FRAGMENTO SELECCIONADO:
-------------------------
Cómo se vio a Phoebe cerca de la Vía Láctea

Si se ubica en la Gran Nube de Magallanes, Phoebe podría ser un planeta rebelde con una masa mucho mayor que la de Júpiter.

El incidente ocurrió en diciembre de 2019, cuando un equipo internacional utilizó la cámara DECam, instalada en el telescopio Blanco de cuatro metros, en el Observatorio Cerro Tololo, en Chile.

Durante cinco noches, los investigadores fotografiaron alrededor de 10 millones de estrellas en la Gran Nube de Magallanes cada minuto, buscando pequeños aumentos de brillo que indicarían el paso de un objeto invisible. Así fue como, en una sola noche, encontraron a Phoebe.

El hecho fue rápido y no se repitió. Según el estudio, publicado en la revista Monthly Notices of the Royal Astronomical Society (MNRAS) y liderado por la investigadora Renee Key, se trata de una de las señales de microlente de menor masa y más rápidas jamás registradas, con una duración característica de alrededor de 60 minutos.

El nombre Phoebe no es en vano: combina las siglas en inglés de “planeta flotante libre” y “agujero negro primordial”, precisamente las principales hipótesis sobre lo que atravesó las afueras de la Vía Láctea.

¿Un agujero negro primordial en el halo de la Vía Láctea?

El análisis estadístico da una pista sólida. Según los autores, el objeto tiene cinco órdenes de magnitud, o unas 100.000 veces más probabilidades de pertenecer al halo de materia oscura de la Vía Láctea que al contenido estelar de nuestra galaxia o la vecina.

Por tanto, la principal hipótesis es que Phoebe es un agujero negro primordial, considerado por los científicos como el mejor candidato jamás encontrado para este tipo de objeto.

Un agujero negro primordial es un objeto hipotético que se habría formado en los primeros momentos del Universo, justo después del Big Bang, y no a partir del colapso de una estrella. Es uno de los principales candidatos para explicar la misteriosa materia oscura.

En este escenario, Phoebe tendría una masa equivalente a aproximadamente tres veces la de nuestra Luna, o apenas 0,032 veces la masa de la Tierra, y estaría entre los objetos más antiguos jamás detectados, vagando en la oscuridad durante miles de millones de años.

¿O un planeta rebelde en la Gran Nube de Magallanes?

Sin embargo, según información del portal NSC, existe una explicación alternativa. Si Phoebe estuviera situada en la Gran Nube de Magallanes, una galaxia vecina situada a unos 163.000 años luz, su masa sería mucho mayor, en torno a 0,1 veces la de nuestro Sol.

En este caso, podría tratarse de un planeta errante, es decir, un mundo que no orbita ninguna estrella y deambula solo por el espacio, o un objeto de baja masa.
-------------------------
INSTRUCCIÓN 1:
Edita el fragmento sobre Phoebe desde "El análisis estadístico" hasta "tipo de objeto." y pon "estudio estadístico" en lugar de "análisis estadístico".
INSTRUCCIÓN 2:
Responde según el fragmento sobre Phoebe:
(a) ¿En qué observatorio estaba el telescopio con el que se detectó a Phoebe?
(b) ¿Cuál fue la duración característica de la señal de microlente?
(c) ¿A qué distancia se encuentra la Gran Nube de Magallanes?
INSTRUCCIÓN 3:
Escribe la continuación del fragmento sobre Phoebe a partir de su última oración.

REGISTROS DE DATOS:
-------------------------
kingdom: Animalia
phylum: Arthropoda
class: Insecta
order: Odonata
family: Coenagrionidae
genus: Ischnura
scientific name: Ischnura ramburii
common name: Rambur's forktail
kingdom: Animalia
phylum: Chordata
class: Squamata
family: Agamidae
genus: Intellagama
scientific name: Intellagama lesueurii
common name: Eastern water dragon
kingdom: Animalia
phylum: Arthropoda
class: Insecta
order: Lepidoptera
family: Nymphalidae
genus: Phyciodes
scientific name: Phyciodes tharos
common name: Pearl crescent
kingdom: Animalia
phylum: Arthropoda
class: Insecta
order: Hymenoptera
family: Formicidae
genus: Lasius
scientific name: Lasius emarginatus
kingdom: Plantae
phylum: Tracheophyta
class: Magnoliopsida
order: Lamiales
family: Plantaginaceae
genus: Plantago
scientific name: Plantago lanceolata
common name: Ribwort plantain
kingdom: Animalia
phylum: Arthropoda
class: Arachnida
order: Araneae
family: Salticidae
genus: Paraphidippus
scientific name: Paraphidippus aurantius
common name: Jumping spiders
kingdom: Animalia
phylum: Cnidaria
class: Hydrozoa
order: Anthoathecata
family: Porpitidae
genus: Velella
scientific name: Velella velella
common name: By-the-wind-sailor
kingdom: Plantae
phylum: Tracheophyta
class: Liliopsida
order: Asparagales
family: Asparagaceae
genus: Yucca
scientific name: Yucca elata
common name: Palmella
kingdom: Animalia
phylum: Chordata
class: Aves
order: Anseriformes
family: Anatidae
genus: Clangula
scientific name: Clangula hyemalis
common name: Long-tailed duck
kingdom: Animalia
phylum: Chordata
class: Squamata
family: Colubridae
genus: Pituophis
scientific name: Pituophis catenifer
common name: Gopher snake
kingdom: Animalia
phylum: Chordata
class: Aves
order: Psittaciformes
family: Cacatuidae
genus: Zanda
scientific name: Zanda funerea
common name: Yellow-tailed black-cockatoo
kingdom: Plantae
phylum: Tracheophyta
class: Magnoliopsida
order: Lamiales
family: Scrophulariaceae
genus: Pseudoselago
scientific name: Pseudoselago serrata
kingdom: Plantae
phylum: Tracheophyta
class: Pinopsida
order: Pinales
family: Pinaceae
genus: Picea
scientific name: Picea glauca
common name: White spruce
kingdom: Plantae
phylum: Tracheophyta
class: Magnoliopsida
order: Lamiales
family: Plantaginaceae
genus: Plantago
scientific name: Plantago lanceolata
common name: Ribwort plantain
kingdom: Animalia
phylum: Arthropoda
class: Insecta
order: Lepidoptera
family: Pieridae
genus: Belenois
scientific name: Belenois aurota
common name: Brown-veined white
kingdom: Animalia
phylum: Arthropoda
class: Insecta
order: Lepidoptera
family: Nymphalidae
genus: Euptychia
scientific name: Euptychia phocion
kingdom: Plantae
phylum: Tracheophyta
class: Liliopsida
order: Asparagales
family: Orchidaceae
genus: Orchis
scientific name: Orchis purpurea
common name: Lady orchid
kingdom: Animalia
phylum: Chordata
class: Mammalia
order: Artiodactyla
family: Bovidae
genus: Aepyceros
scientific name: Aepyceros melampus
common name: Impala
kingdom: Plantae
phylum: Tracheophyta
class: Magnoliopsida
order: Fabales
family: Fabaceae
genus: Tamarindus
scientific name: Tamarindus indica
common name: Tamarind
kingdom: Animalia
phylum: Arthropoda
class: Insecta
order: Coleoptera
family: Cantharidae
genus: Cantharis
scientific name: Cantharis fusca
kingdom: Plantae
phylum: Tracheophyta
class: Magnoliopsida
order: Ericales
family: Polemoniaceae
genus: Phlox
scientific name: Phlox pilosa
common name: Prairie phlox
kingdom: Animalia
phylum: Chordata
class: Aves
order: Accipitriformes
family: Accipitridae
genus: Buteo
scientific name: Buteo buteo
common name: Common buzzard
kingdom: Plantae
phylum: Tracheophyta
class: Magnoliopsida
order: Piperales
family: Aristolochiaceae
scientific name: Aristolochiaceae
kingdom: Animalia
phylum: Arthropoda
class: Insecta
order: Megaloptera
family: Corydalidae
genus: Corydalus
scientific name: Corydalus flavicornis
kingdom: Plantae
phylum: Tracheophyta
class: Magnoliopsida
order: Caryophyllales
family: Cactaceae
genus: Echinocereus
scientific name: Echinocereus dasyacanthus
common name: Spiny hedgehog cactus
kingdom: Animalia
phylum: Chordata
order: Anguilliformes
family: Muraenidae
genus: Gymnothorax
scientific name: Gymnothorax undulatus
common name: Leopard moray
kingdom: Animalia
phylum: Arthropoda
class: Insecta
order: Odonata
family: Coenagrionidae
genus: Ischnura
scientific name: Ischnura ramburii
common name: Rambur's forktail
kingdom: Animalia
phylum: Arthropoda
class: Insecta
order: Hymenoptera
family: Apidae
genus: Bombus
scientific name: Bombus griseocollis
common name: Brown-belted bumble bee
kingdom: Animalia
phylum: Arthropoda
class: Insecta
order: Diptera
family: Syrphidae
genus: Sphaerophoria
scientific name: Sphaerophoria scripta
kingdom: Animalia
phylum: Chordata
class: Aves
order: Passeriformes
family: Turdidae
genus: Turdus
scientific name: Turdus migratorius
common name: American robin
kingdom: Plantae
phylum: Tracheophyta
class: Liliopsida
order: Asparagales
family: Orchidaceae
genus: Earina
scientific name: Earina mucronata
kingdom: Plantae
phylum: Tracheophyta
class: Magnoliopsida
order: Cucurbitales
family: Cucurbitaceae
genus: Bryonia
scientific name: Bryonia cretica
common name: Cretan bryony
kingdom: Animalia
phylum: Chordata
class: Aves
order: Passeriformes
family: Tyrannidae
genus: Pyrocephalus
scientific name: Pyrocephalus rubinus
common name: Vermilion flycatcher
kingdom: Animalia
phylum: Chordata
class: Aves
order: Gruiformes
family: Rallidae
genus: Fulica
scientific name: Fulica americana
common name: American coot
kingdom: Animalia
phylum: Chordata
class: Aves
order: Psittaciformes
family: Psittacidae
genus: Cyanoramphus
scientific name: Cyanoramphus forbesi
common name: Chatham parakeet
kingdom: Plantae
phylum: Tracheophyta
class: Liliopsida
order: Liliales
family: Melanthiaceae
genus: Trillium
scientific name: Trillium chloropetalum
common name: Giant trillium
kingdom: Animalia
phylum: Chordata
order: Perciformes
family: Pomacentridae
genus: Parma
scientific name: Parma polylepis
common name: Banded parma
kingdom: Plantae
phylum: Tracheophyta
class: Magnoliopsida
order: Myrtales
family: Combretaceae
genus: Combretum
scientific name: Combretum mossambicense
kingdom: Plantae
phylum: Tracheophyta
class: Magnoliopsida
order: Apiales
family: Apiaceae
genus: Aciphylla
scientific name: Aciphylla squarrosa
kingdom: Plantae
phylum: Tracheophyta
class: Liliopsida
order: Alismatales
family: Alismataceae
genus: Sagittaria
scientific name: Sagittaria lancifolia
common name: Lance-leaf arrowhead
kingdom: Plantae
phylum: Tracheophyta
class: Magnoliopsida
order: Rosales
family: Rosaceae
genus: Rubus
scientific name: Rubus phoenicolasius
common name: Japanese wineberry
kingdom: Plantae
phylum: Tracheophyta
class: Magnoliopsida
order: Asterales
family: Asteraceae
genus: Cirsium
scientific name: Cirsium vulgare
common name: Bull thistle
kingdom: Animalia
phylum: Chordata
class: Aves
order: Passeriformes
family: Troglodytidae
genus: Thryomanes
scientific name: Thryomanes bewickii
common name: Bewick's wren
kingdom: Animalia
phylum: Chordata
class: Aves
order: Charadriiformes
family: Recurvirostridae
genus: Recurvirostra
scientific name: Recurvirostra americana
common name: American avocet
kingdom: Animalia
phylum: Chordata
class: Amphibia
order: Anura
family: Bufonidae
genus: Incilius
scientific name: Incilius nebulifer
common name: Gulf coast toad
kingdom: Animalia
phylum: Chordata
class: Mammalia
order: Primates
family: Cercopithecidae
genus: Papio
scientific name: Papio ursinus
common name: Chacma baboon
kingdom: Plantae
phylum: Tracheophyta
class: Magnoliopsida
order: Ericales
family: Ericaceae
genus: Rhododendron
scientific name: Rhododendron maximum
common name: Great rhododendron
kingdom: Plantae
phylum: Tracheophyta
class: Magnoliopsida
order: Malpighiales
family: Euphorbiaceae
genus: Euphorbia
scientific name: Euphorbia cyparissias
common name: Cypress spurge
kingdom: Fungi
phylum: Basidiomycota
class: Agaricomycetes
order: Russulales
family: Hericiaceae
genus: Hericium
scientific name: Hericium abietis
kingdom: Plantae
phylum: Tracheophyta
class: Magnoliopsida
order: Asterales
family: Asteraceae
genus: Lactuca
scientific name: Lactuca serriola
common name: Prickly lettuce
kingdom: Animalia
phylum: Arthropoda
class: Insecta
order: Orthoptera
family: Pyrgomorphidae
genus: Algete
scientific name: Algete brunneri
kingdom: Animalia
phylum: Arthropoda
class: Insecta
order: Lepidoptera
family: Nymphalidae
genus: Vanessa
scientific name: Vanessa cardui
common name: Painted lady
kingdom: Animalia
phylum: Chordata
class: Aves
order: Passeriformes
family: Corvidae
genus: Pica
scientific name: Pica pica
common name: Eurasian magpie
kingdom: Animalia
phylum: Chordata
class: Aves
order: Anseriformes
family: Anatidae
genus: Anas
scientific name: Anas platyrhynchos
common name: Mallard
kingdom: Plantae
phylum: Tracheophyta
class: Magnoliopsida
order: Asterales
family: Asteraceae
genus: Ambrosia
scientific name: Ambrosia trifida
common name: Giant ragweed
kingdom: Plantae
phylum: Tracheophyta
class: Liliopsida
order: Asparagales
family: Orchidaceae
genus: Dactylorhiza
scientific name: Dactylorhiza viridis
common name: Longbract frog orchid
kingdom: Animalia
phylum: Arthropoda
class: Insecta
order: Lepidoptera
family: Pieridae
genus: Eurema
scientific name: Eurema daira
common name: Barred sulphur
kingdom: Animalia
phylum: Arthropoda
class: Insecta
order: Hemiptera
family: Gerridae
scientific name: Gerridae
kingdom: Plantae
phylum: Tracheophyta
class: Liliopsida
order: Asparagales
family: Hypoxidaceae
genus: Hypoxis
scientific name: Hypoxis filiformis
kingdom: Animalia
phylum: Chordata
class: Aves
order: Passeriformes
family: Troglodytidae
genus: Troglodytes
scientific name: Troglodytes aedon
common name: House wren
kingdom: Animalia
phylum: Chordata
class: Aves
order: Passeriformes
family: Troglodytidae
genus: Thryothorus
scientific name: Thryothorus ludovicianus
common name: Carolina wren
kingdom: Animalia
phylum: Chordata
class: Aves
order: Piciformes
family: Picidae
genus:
-------------------------
RESPUESTA ESPERADA 1:
El estudio estadístico da una pista sólida. Según los autores, el objeto tiene cinco órdenes de magnitud, o unas 100.000 veces más probabilidades de pertenecer al halo de materia oscura de la Vía Láctea que al contenido estelar de nuestra galaxia o la vecina.

Por tanto, la principal hipótesis es que Phoebe es un agujero negro primordial, considerado por los científicos como el mejor candidato jamás encontrado para este tipo de objeto.

RESPUESTA ESPERADA 2:
(a) En el Observatorio Cerro Tololo, en Chile.
(b) Alrededor de 60 minutos.
(c) A unos 163.000 años luz.

RESPUESTA ESPERADA 3:
Esta posibilidad también sería histórica. Si se confirma que Phoebe es un planeta errante en la Gran Nube de Magallanes, sería el primer exoplaneta extragaláctico descubierto utilizando este método.

La pista decisiva es la duración del evento: cuanto más ligero es el objeto, más rápido cruza la línea de visión y más corto es el destello, lo que ayuda a los científicos a estimar a qué escenario se acerca.

Por qué es difícil de confirmar y por qué es importante

El gran problema es que eventos de microlente como éste no vuelven a ocurrir, lo que hace casi imposible confirmar con certeza la naturaleza de Phoebe.

Antes de formular hipótesis, el equipo necesitaba descartar fallos en los equipos, explosiones estelares y contaminación de otras estrellas. Aun así, sigue siendo un episodio único, observado durante aproximadamente una hora, cerca de la Vía Láctea.

Conviene ser cauteloso: los agujeros negros primordiales fueron tratados durante mucho tiempo como una idea marginal y han vuelto a estar de moda porque la búsqueda de materia oscura sigue sin respuesta, pero las pruebas concretas de su existencia aún son escasas.

Por otro lado, un equipo japonés informó recientemente de 12 eventos similares en dirección a la galaxia de Andrómeda, algunos posiblemente causados ​​por objetos similares en el halo de la Vía Láctea.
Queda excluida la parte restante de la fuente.